I have an appraisal objective this year to identify the skills and techniques I believe are needed in my role as a BA. The next step is to create a scheme for rating myself against them and then, finally, to perform the rating itself.

This is similar to a skills matrix that most teams I have worked on have had to one extent or another. I don’t think many people would disagree it’s a useful tool to have, but the problem tends to be that people have a tendency to devise them from scratch each time. This is time consuming and inevitably a lot of effort is spent constructing the matrix itself rather than getting to the whole point of why it exists. That is to help us get better at what we do and to discuss the techniques themselves.

My approach has been to start by looking at what materials and resources already exist. We can be sure others have been through the process also and have created at least a basis for us.

Further, there are professional bodies representing our industry. After all, if I wanted to identify the skills and techniques that say, a surveyor used, The obvious place to start would be the professional body for surveyors – the RICS.

I have been an IIBA (International Institute of Business Analysts) member for some time so my first port of call was the IIBA’s BABOK. Specifically the ‘Techniques’, ‘Underlying Competencies’ and ‘Other Sources of Business Analysis Information’ sections. This gave a good list, if a little generic in places.

I then moved on to look at what the IIBA’s UK equivalent body – the British Computer Society have to offer. This happened to coincide with me undertaking the Business Analysis BCS training pathway (part of ISEB as it used to be called).

The various BCS BA courses all have a detailed syllabus of topics. The BA pathway is made up of a set of mandatory and optional courses. Therefore combining all of these must give a complete (or very close to complete) coverage of the techniques methods tools required by a BA.   Even better, BCS have a predefined scheme for evaluating an individual against the topics according to:

  • Levels of knowledge
  • Levels of skill and responsibility

I now felt I was really getting somewhere. But to make the interpretation of the information easier, it needed a diagram to map out the commonalities. It needed an ‘at a glance’ view of all the topics across-the-board – and how they link. Some topics appear to a lesser or greater extent in more than one course, but can still be grouped under half-a-dozen or so major ‘themes’.

This was conducted as a post-it-note-exercise initially, with each post-it representing an individual syllabus topic. These were then grouped:

Post it note exercise - Evolving the BA Skills and Techniques Under 'Themes'

And then transferred into a diagram within an Enterprise Architect Model, showing the major ‘themes’ and ‘linkages’:

Skills Matrix Model - Grouped Themes

The finished list, with marking scheme (marks yet to be added) is available here.
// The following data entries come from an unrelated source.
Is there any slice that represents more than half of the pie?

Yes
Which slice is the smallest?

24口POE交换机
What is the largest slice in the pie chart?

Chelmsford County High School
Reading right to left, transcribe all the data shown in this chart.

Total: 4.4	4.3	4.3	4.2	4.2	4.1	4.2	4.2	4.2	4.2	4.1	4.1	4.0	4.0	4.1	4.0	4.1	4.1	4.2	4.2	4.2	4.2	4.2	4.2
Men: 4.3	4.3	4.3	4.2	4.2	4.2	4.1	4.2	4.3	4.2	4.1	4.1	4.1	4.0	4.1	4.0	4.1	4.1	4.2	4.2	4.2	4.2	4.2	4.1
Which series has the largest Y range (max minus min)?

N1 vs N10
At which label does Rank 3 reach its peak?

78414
The list was generated simply by running a report against the Enterprise Architect model.

From here I went on to rate myself against each heading, and thereby complete the exercise.

Final Note

What is possibly missing in the list above, is a way of relating the entries on the list back to the high-level groupings on the diagram.  Having said that, it is possibly easier and more productive to work from the diagram itself and annotate it while rating yourself and then transfer the results onto the list afterwards. It should also be fairly easy to plug this work into a training and development plan.